| Task to carry out |
Copy the text of every item below word for word, omitting the pictures.

| The records |
========================

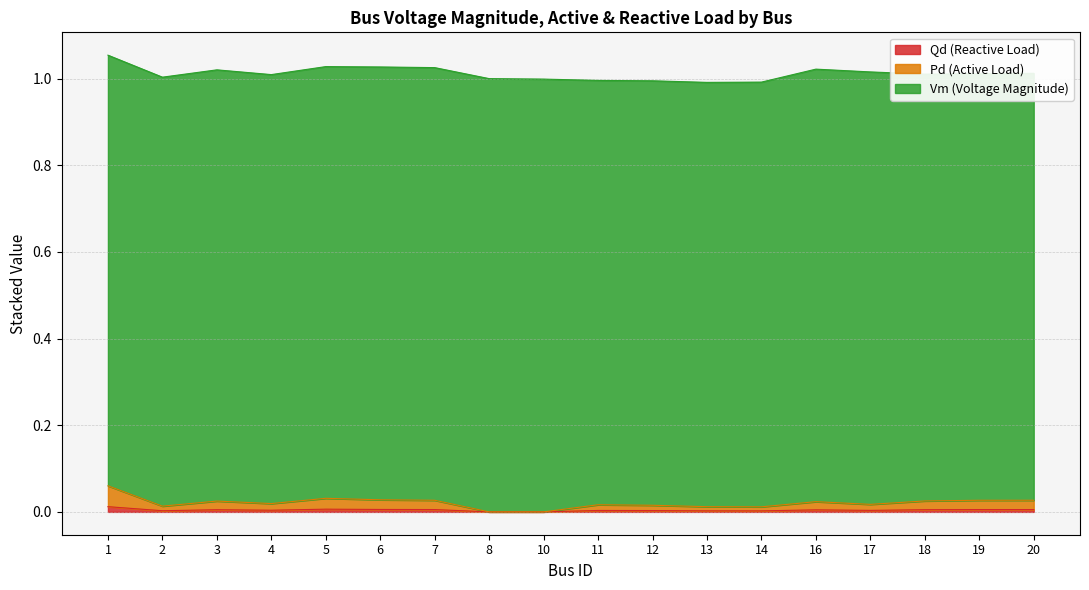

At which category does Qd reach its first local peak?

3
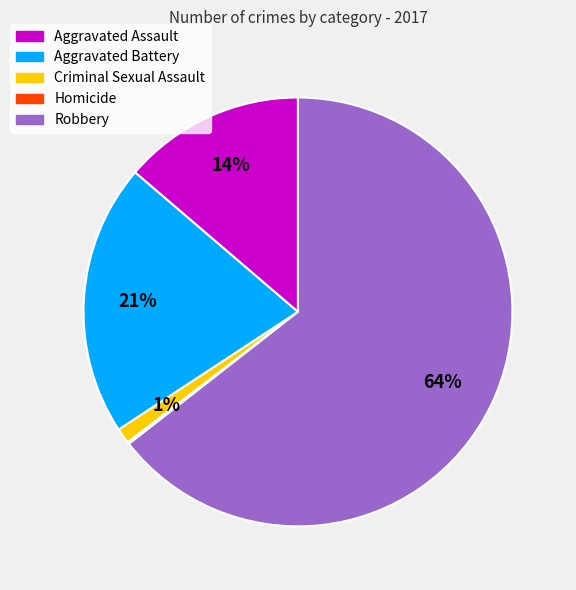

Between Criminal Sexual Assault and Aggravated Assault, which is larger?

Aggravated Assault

========================

| Answer to the exercise |
At which category does Qd reach its first local peak?

3

Between Criminal Sexual Assault and Aggravated Assault, which is larger?

Aggravated Assault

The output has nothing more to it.